Raku Ichijo, a high school boy from a yakuza family, made a promise 10 years earlier with a girl he knew then that they would get married someday. He has a locket that the girl gave him, and she has the key that will open the locket. Unfortunately, he hasn’t seen this girl since, and he has no memory of her name or what she looked like. He has a crush on a girl named Kosaki Onodera, but he is having to pretend to date Chitoge Kirisaki in order to keep the peace between his father’s yakuza gang and Chitoge’s father’s gang.

Nisekoi: False Love Volume Two
Written by: Naoshi Komi
Publisher: Shueisha
English Publisher: VIZ Media
Release Date: March 4, 2014

Volume Two sees Ruri believing that Raku and Chitoge’s relationship is false, and plotting ways to try to get Raku and Onodera alone. Ruri has figured out Raku and Onodera like each other. First, she arranges to have all of their friends get together at Raku’s place as a study group and trying to force Raku to tutor Onodera. Unfortunately, it doesn’t work out as Ruri plans. It doesn’t help that the yakuza members trick Raku and Chitoge into going into a storeroom and locking them in it. When the others find them, everyone gets the wrong idea of what they see.

Next, Ruri signs Chitoge and Onodera up to help out the girls’ swim team for a match because they’re short members. Onodera doesn’t know how to swim, so Ruri invites Raku to help teach her how to swim in one day. Chitoge tries to help out, but it causes problems. Raku isn’t able to do much to help Onodera, but she enters the competition anyway. However, it turns out someone else starts to drown instead, and it’s up to Raku to save her.

Chitoge also becomes friends with Ruri and Onodera in Volume Two, and she admits to them that she and Raku aren’t really dating. Ruri tries to push Onodera to confess her feelings to Raku. She almost does, but something happens to ruin the moment.

The vast majority of Volume Two has a strong focus on Onodera and her feelings for Raku. Ruri also plays a major role, but unfortunately, her various schemes backfire on her. The overarching story of the locket and key gets mentioned during the chapters devoted to the swimming competition when Raku notices Onodera’s key and wonders if it fits his locket. Later, the locket falls off of Raku’s neck, and Chitoge finds it. She remembers the promise she made 10 years ago and the words she said, but not who she said them to. When Raku gets his locket back, he thinks about the promise he made as well.
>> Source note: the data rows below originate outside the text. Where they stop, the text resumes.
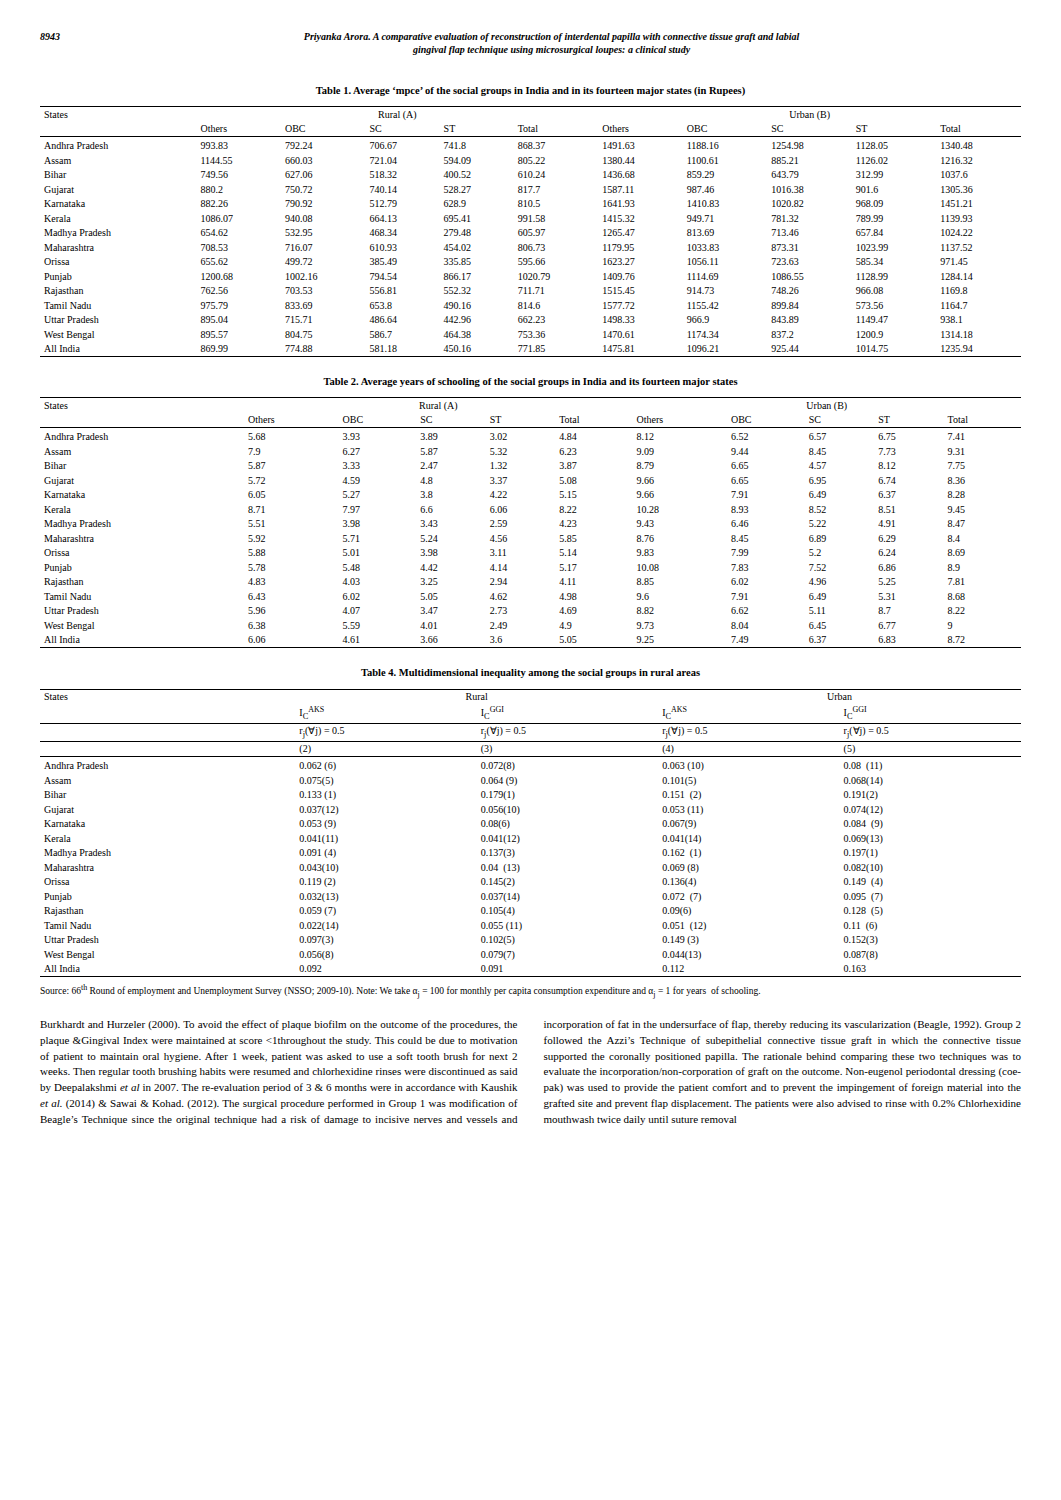8943
Priyanka Arora. A comparative evaluation of reconstruction of interdental papilla with connective tissue graft and labial
gingival flap technique using microsurgical loupes: a clinical study
Table 1. Average ‘mpce’ of the social groups in India and in its fourteen major states (in Rupees)
| States | Rural (A) | Urban (B) |
| --- | --- | --- |
| | Others | OBC | SC | ST | Total | Others | OBC | SC | ST | Total |
| Andhra Pradesh | 993.83 | 792.24 | 706.67 | 741.8 | 868.37 | 1491.63 | 1188.16 | 1254.98 | 1128.05 | 1340.48 |
| Assam | 1144.55 | 660.03 | 721.04 | 594.09 | 805.22 | 1380.44 | 1100.61 | 885.21 | 1126.02 | 1216.32 |
| Bihar | 749.56 | 627.06 | 518.32 | 400.52 | 610.24 | 1436.68 | 859.29 | 643.79 | 312.99 | 1037.6 |
| Gujarat | 880.2 | 750.72 | 740.14 | 528.27 | 817.7 | 1587.11 | 987.46 | 1016.38 | 901.6 | 1305.36 |
| Karnataka | 882.26 | 790.92 | 512.79 | 628.9 | 810.5 | 1641.93 | 1410.83 | 1020.82 | 968.09 | 1451.21 |
| Kerala | 1086.07 | 940.08 | 664.13 | 695.41 | 991.58 | 1415.32 | 949.71 | 781.32 | 789.99 | 1139.93 |
| Madhya Pradesh | 654.62 | 532.95 | 468.34 | 279.48 | 605.97 | 1265.47 | 813.69 | 713.46 | 657.84 | 1024.22 |
| Maharashtra | 708.53 | 716.07 | 610.93 | 454.02 | 806.73 | 1179.95 | 1033.83 | 873.31 | 1023.99 | 1137.52 |
| Orissa | 655.62 | 499.72 | 385.49 | 335.85 | 595.66 | 1623.27 | 1056.11 | 723.63 | 585.34 | 971.45 |
| Punjab | 1200.68 | 1002.16 | 794.54 | 866.17 | 1020.79 | 1409.76 | 1114.69 | 1086.55 | 1128.99 | 1284.14 |
| Rajasthan | 762.56 | 703.53 | 556.81 | 552.32 | 711.71 | 1515.45 | 914.73 | 748.26 | 966.08 | 1169.8 |
| Tamil Nadu | 975.79 | 833.69 | 653.8 | 490.16 | 814.6 | 1577.72 | 1155.42 | 899.84 | 573.56 | 1164.7 |
| Uttar Pradesh | 895.04 | 715.71 | 486.64 | 442.96 | 662.23 | 1498.33 | 966.9 | 843.89 | 1149.47 | 938.1 |
| West Bengal | 895.57 | 804.75 | 586.7 | 464.38 | 753.36 | 1470.61 | 1174.34 | 837.2 | 1200.9 | 1314.18 |
| All India | 869.99 | 774.88 | 581.18 | 450.16 | 771.85 | 1475.81 | 1096.21 | 925.44 | 1014.75 | 1235.94 |
Table 2. Average years of schooling of the social groups in India and its fourteen major states
| States | Rural (A) | Urban (B) |
| --- | --- | --- |
| | Others | OBC | SC | ST | Total | Others | OBC | SC | ST | Total |
| Andhra Pradesh | 5.68 | 3.93 | 3.89 | 3.02 | 4.84 | 8.12 | 6.52 | 6.57 | 6.75 | 7.41 |
| Assam | 7.9 | 6.27 | 5.87 | 5.32 | 6.23 | 9.09 | 9.44 | 8.45 | 7.73 | 9.31 |
| Bihar | 5.87 | 3.33 | 2.47 | 1.32 | 3.87 | 8.79 | 6.65 | 4.57 | 8.12 | 7.75 |
| Gujarat | 5.72 | 4.59 | 4.8 | 3.37 | 5.08 | 9.66 | 6.65 | 6.95 | 6.74 | 8.36 |
| Karnataka | 6.05 | 5.27 | 3.8 | 4.22 | 5.15 | 9.66 | 7.91 | 6.49 | 6.37 | 8.28 |
| Kerala | 8.71 | 7.97 | 6.6 | 6.06 | 8.22 | 10.28 | 8.93 | 8.52 | 8.51 | 9.45 |
| Madhya Pradesh | 5.51 | 3.98 | 3.43 | 2.59 | 4.23 | 9.43 | 6.46 | 5.22 | 4.91 | 8.47 |
| Maharashtra | 5.92 | 5.71 | 5.24 | 4.56 | 5.85 | 8.76 | 8.45 | 6.89 | 6.29 | 8.4 |
| Orissa | 5.88 | 5.01 | 3.98 | 3.11 | 5.14 | 9.83 | 7.99 | 5.2 | 6.24 | 8.69 |
| Punjab | 5.78 | 5.48 | 4.42 | 4.14 | 5.17 | 10.08 | 7.83 | 7.52 | 6.86 | 8.9 |
| Rajasthan | 4.83 | 4.03 | 3.25 | 2.94 | 4.11 | 8.85 | 6.02 | 4.96 | 5.25 | 7.81 |
| Tamil Nadu | 6.43 | 6.02 | 5.05 | 4.62 | 4.98 | 9.6 | 7.91 | 6.49 | 5.31 | 8.68 |
| Uttar Pradesh | 5.96 | 4.07 | 3.47 | 2.73 | 4.69 | 8.82 | 6.62 | 5.11 | 8.7 | 8.22 |
| West Bengal | 6.38 | 5.59 | 4.01 | 2.49 | 4.9 | 9.73 | 8.04 | 6.45 | 6.77 | 9 |
| All India | 6.06 | 4.61 | 3.66 | 3.6 | 5.05 | 9.25 | 7.49 | 6.37 | 6.83 | 8.72 |
Table 4. Multidimensional inequality among the social groups in rural areas
| States | Rural | Urban |
| --- | --- | --- |
| | I C AKS | I C GGI | I C AKS | I C GGI |
| | r j (∀j) = 0.5 | r j (∀j) = 0.5 | r j (∀j) = 0.5 | r j (∀j) = 0.5 |
| | (2) | (3) | (4) | (5) |
| Andhra Pradesh | 0.062 (6) | 0.072(8) | 0.063 (10) | 0.08 (11) |
| Assam | 0.075(5) | 0.064 (9) | 0.101(5) | 0.068(14) |
| Bihar | 0.133 (1) | 0.179(1) | 0.151 (2) | 0.191(2) |
| Gujarat | 0.037(12) | 0.056(10) | 0.053 (11) | 0.074(12) |
| Karnataka | 0.053 (9) | 0.08(6) | 0.067(9) | 0.084 (9) |
| Kerala | 0.041(11) | 0.041(12) | 0.041(14) | 0.069(13) |
| Madhya Pradesh | 0.091 (4) | 0.137(3) | 0.162 (1) | 0.197(1) |
| Maharashtra | 0.043(10) | 0.04 (13) | 0.069 (8) | 0.082(10) |
| Orissa | 0.119 (2) | 0.145(2) | 0.136(4) | 0.149 (4) |
| Punjab | 0.032(13) | 0.037(14) | 0.072 (7) | 0.095 (7) |
| Rajasthan | 0.059 (7) | 0.105(4) | 0.09(6) | 0.128 (5) |
| Tamil Nadu | 0.022(14) | 0.055 (11) | 0.051 (12) | 0.11 (6) |
| Uttar Pradesh | 0.097(3) | 0.102(5) | 0.149 (3) | 0.152(3) |
| West Bengal | 0.056(8) | 0.079(7) | 0.044(13) | 0.087(8) |
| All India | 0.092 | 0.091 | 0.112 | 0.163 |
Source: 66th Round of employment and Unemployment Survey (NSSO; 2009-10). Note: We take αj = 100 for monthly per capita consumption expenditure and αj = 1 for years of schooling.
Burkhardt and Hurzeler (2000). To avoid the effect of plaque biofilm on the outcome of the procedures, the plaque &Gingival Index were maintained at score <1throughout the study. This could be due to motivation of patient to maintain oral hygiene. After 1 week, patient was asked to use a soft tooth brush for next 2 weeks. Then regular tooth brushing habits were resumed and chlorhexidine rinses were discontinued as said by Deepalakshmi et al in 2007. The re-evaluation period of 3 & 6 months were in accordance with Kaushik et al. (2014) & Sawai & Kohad. (2012). The surgical procedure performed in Group 1 was modification of Beagle’s Technique since the original technique had a risk of damage to incisive nerves and vessels and incorporation of fat in the undersurface of flap, thereby reducing its vascularization (Beagle, 1992). Group 2 followed the Azzi’s Technique of subepithelial connective tissue graft in which the connective tissue supported the coronally positioned papilla. The rationale behind comparing these two techniques was to evaluate the incorporation/non-corporation of graft on the outcome. Non-eugenol periodontal dressing (coe-pak) was used to provide the patient comfort and to prevent the impingement of foreign material into the grafted site and prevent flap displacement. The patients were also advised to rinse with 0.2% Chlorhexidine mouthwash twice daily until suture removal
Near the end of the volume, a new character named Seishiro Tsugumi is introduced, and they are a disciple of Chitoge’s main bodyguard, Claude. Tsugumi has been given a mission to assassinate Raku.
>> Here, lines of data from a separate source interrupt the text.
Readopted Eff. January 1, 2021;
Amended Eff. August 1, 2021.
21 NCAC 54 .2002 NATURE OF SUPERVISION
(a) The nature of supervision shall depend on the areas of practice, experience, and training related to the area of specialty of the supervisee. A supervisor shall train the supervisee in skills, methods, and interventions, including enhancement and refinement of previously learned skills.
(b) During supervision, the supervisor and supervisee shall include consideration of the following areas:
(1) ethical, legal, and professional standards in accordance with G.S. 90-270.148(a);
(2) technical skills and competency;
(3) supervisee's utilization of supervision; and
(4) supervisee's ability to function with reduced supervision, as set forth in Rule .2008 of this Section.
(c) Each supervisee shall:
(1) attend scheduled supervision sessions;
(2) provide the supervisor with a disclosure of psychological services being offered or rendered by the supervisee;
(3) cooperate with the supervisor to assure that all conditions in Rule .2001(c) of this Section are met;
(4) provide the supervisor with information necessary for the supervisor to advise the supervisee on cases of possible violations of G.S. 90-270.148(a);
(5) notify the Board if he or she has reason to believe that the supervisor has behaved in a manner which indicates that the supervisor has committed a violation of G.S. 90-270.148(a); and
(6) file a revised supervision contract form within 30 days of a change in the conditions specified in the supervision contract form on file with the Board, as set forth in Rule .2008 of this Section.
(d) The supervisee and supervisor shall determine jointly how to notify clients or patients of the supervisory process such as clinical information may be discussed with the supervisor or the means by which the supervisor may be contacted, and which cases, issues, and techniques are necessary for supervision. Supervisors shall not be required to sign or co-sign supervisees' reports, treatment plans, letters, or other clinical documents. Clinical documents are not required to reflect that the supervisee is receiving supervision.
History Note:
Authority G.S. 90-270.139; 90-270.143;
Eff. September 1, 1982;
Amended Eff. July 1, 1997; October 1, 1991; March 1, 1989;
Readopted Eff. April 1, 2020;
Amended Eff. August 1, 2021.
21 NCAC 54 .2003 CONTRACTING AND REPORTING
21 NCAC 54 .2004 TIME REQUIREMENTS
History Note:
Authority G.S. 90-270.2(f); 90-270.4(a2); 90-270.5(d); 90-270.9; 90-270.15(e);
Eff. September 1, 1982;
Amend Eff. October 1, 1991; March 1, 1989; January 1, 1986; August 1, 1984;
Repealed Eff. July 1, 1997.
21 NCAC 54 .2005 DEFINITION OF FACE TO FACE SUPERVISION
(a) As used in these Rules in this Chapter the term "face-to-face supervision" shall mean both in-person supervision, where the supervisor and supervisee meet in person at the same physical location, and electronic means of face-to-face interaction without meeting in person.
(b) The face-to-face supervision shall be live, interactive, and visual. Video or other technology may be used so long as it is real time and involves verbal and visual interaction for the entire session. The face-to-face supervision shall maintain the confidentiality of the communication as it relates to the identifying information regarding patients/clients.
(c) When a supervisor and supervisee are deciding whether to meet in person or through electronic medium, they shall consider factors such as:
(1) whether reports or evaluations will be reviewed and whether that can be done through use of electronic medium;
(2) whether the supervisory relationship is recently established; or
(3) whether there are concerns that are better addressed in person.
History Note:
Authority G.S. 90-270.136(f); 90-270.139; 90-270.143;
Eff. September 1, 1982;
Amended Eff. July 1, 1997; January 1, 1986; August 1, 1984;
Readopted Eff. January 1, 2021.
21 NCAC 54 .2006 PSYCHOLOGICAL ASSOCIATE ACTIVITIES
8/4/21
Between the three volumes of Nisekoi: False Love that I’ve read at this point and the chapters I’ve read in Weekly Shonen Jump, the focus of this series is on the harem that develops around Raku, and the overarching story is more like a thread that ties these various vignettes together rather than a true plot in its own right. I’m a lot further into the series in Weekly Shonen Jump, and very little progress has truly been made in regards to the locket and promise portion of the story. I have a feeling that when Komi is at a point where he knows the series is coming to an end, there will be major progression on that front.

At this point, I see many of the characters in Nisekoi: False Love more as “character types” than as actual characters. In some respects, knowing what comes later pretty much confirms that belief for me. There really doesn’t seem to have been a whole lot in the way of character progression between these early chapters and the more recent chapters of the series.

Again, it’s not that Nisekoi: False Love is a bad series, but I just have a lot of a “been there, done that” feeling due to the manga I’ve already read and the anime I’ve already seen that have similar ideas, themes, and tropes in them. And, personally, I think the series I’ve already read and seen that use similar ideas and tropes used them a bit better. Readers who haven’t experienced Ranma 1/2 and Love Hina before reading Nisekoi: False Love will probably be able to have a better appreciation for this series.